Syncona Ltd announced that it has launched Beacon Therapeutics Holdings Limited (Beacon Therapeutics), a leading ophthalmic gene therapy company with a purpose to restore and improve the vision of patients with retinal diseases, with a £96 million Series A financing.
Syncona launches new gene therapy company
Key highlights:
- Beacon Therapeutics launches as a leading ophthalmic gene therapy company, created by combining Applied Genetic Technologies Corporation's (AGTC’s) late-stage X-linked retinitis pigmentosa (XLRP) programme with two proprietary pre-clinical programmes.
- Syncona is leveraging its deep domain expertise and track record to create its third gene therapy company addressing retinal diseases, following Gyroscope and Nightstar.
- Syncona has committed £75 million to Beacon and will have a 65.3 per cent stake in the business, with a current holding value of £60 million.
Syncona’s holding value in Beacon Therapeutics is £60 million, having committed £75 million to the company, including the capital already invested to acquire and restructure AGTC. At the point all current commitments are invested, Syncona will have a 65.3 per cent stake in the business. Syncona led the financing round alongside additional investors including Oxford Science Enterprises (OSE).
The Series A financing will be used to advance Beacon Therapeutics’ gene therapy candidates through to key value inflection points, including Beacon Therapeutics’ lead programme AGTC-501, which is currently in Phase II clinical trials for the treatment of XLRP, an inherited monogenic disorder that leads to progressive vision loss in males. 12-month data from its Phase II SKYLINE trial is expected in H2 CY2023.
Beacon Therapeutics also has two promising pre-clinical programmes that Syncona identified.
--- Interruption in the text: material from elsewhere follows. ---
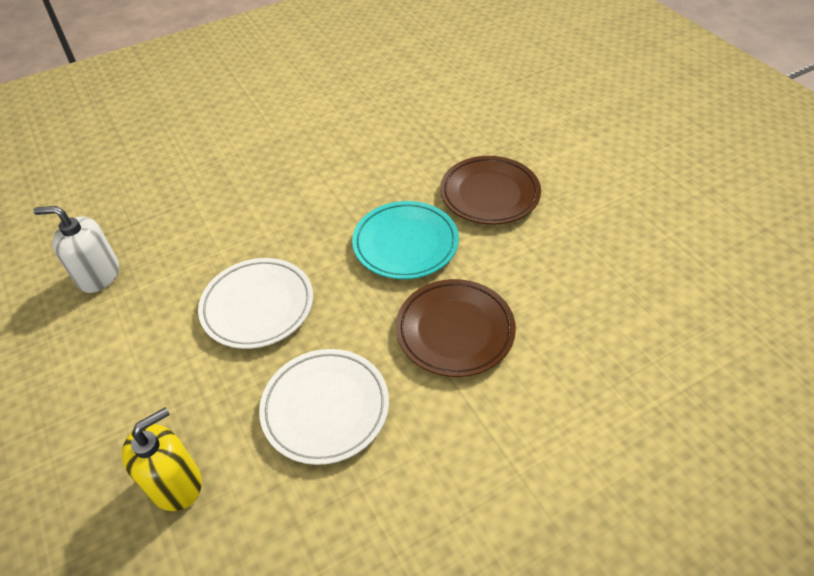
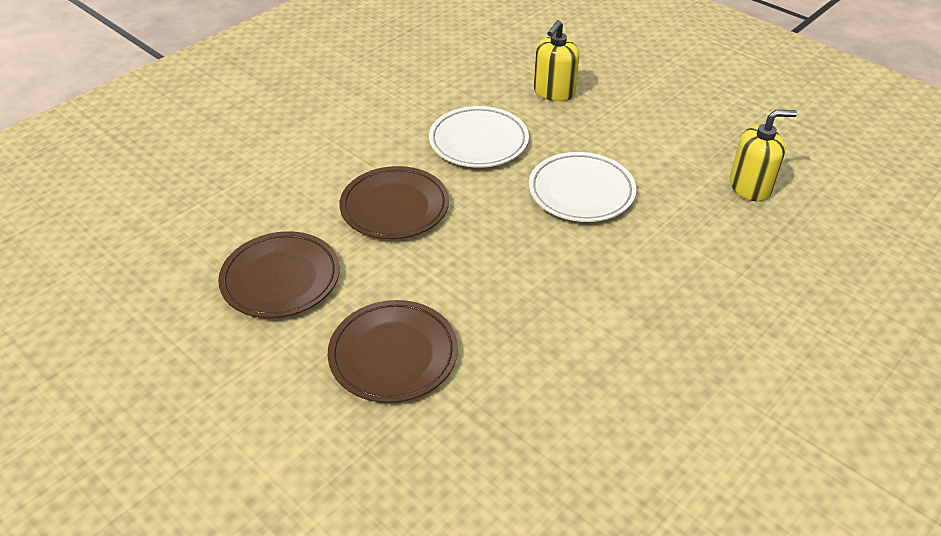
camera: 160 degrees right, 5 degrees down
white soap dispenser [33,206,119,293] -> yellow soap dispenser [730,110,797,201]
turquoise plate [352,201,459,279] -> none
none -> brown plate [218,231,339,318]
The first asset is an intravitreally delivered gene therapy for dry age-related macular degeneration (AMD), the leading cause of blindness in people over 60, and the second has been in-licensed from the University of Oxford and is targeting cone-rod dystrophy (CRD), a group of inherited vision loss disorders affecting the retina.
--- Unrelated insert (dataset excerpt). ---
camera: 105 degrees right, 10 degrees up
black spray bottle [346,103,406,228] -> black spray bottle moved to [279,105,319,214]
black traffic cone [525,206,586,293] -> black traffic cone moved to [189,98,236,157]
The new portfolio company has been created by Syncona through the combination of Applied Genetic Technologies Corporation’s (AGTC’s) late-stage programme in X-linked retinitis pigmentosa (XLRP), with two other innovative pre-clinical programmes.
Syncona has combined these assets with AGTC’s later-stage asset in XLRP to create its third ophthalmic gene therapy company, following Nightstar, which sold for $877 million, at a 4.5 multiple of cost, and Gyroscope, which was sold for up to $1.5 billion, at a potential 5.1x multiple of cost.
David Fellows will lead Beacon Therapeutics as Chief Executive Officer (CEO), bringing 40 years’ experience in ophthalmology to the management team, including five years as Nightstar’s CEO. He will be joined by Chief Medical Officer (CMO) Dr Nadia Waheed, a retinal expert and former Chief Medical Officer of Gyroscope, and gene therapy expert Dr Abraham Scaria, who has joined as Chief Scientific Officer. Syncona Investment Management Limited CEO, Chris Hollowood, has been appointed as Chair and Syncona Lead Partner Elisa Petris will be joining the Board as a Director. Professor Robert MacLaren, Professor of Ophthalmology at the University of Oxford, will be an active advisor on Beacon Therapeutics’ CRD program and has also become a non-executive director.
Chris Hollowood, Chief Executive Officer of Syncona Investment Management Limited, said: "By acquiring AGTC and combining its late-stage programme with highly complementary and innovative science from the University of Oxford and elsewhere, we have created an exciting new gene therapy company in an area where we have a great breadth and depth of knowledge and expertise. The creation of this unique company demonstrates Syncona’s creativity and the proactive and proprietary nature of our approach to sourcing new opportunities.
David Fellows, Chief Executive Officer of Beacon Therapeutics, further commented: “Beacon Therapeutics combines a broad development pipeline, a deep scientific foundation, a strong clinical network, and a highly experienced management team to drive forward a unique late-stage clinical and pre-clinical pipeline. With the 12-month data from our Phase II SKYLINE trial for AGTC-501 expected shortly and two highly innovative and differentiated pipeline assets for prevalent and rare blinding diseases, we are excited to be building a new leader in the ophthalmic gene therapy space.”